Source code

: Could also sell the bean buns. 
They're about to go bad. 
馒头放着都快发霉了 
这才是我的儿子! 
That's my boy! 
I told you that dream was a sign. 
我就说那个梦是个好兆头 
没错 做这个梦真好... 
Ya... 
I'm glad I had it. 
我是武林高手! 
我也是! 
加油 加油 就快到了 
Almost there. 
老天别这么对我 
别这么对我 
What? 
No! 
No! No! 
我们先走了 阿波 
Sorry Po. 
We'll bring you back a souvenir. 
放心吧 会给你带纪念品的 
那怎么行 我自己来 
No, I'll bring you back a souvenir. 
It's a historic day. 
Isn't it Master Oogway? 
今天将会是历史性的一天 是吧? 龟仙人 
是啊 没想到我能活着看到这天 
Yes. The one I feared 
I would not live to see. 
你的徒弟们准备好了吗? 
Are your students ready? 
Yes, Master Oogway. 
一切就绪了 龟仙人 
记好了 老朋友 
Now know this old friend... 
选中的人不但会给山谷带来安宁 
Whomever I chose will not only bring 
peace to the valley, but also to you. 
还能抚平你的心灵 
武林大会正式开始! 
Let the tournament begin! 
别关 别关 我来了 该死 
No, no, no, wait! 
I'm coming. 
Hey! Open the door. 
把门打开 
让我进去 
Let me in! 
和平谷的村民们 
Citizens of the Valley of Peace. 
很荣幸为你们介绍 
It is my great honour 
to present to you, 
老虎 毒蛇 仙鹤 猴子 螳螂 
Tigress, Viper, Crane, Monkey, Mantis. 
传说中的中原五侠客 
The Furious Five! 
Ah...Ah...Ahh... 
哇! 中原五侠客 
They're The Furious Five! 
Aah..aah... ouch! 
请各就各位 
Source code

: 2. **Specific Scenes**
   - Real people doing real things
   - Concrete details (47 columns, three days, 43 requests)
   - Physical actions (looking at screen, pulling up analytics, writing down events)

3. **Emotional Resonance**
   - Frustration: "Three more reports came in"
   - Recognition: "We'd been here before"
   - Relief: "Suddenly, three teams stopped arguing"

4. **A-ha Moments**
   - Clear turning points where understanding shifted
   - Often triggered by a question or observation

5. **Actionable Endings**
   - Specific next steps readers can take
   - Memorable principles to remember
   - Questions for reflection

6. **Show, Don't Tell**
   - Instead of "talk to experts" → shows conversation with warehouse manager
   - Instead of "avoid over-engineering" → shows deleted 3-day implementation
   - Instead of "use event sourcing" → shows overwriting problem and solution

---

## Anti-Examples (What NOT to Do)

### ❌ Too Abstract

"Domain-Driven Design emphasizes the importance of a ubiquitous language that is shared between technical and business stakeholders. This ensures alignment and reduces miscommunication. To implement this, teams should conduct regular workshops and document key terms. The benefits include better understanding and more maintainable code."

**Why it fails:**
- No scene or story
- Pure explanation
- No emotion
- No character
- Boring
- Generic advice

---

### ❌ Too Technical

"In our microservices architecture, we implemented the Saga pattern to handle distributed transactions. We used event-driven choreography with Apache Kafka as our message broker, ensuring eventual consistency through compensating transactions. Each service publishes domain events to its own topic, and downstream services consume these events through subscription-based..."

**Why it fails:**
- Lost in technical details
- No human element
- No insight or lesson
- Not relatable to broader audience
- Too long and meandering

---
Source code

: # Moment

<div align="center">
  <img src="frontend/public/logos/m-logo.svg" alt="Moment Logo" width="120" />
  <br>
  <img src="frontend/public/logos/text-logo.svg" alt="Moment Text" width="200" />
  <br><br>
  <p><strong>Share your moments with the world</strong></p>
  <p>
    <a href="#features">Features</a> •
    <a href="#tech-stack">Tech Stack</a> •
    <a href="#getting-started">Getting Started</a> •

*Description of the task*:
Retype the lines beginning at the one containing "- Memorable principles to remember" and ending at the final line of the material, both included.

*Solution to the problem*:
   - Memorable principles to remember
   - Questions for reflection

6. **Show, Don't Tell**
   - Instead of "talk to experts" → shows conversation with warehouse manager
   - Instead of "avoid over-engineering" → shows deleted 3-day implementation
   - Instead of "use event sourcing" → shows overwriting problem and solution

---

## Anti-Examples (What NOT to Do)

### ❌ Too Abstract

"Domain-Driven Design emphasizes the importance of a ubiquitous language that is shared between technical and business stakeholders. This ensures alignment and reduces miscommunication. To implement this, teams should conduct regular workshops and document key terms. The benefits include better understanding and more maintainable code."

**Why it fails:**
- No scene or story
- Pure explanation
- No emotion
- No character
- Boring
- Generic advice

---

### ❌ Too Technical

"In our microservices architecture, we implemented the Saga pattern to handle distributed transactions. We used event-driven choreography with Apache Kafka as our message broker, ensuring eventual consistency through compensating transactions. Each service publishes domain events to its own topic, and downstream services consume these events through subscription-based..."

**Why it fails:**
- Lost in technical details
- No human element
- No insight or lesson
- Not relatable to broader audience
- Too long and meandering

---
Source code

: # Moment

<div align="center">
  <img src="frontend/public/logos/m-logo.svg" alt="Moment Logo" width="120" />
  <br>
  <img src="frontend/public/logos/text-logo.svg" alt="Moment Text" width="200" />
  <br><br>
  <p><strong>Share your moments with the world</strong></p>
  <p>
    <a href="#features">Features</a> •
    <a href="#tech-stack">Tech Stack</a> •
    <a href="#getting-started">Getting Started</a> •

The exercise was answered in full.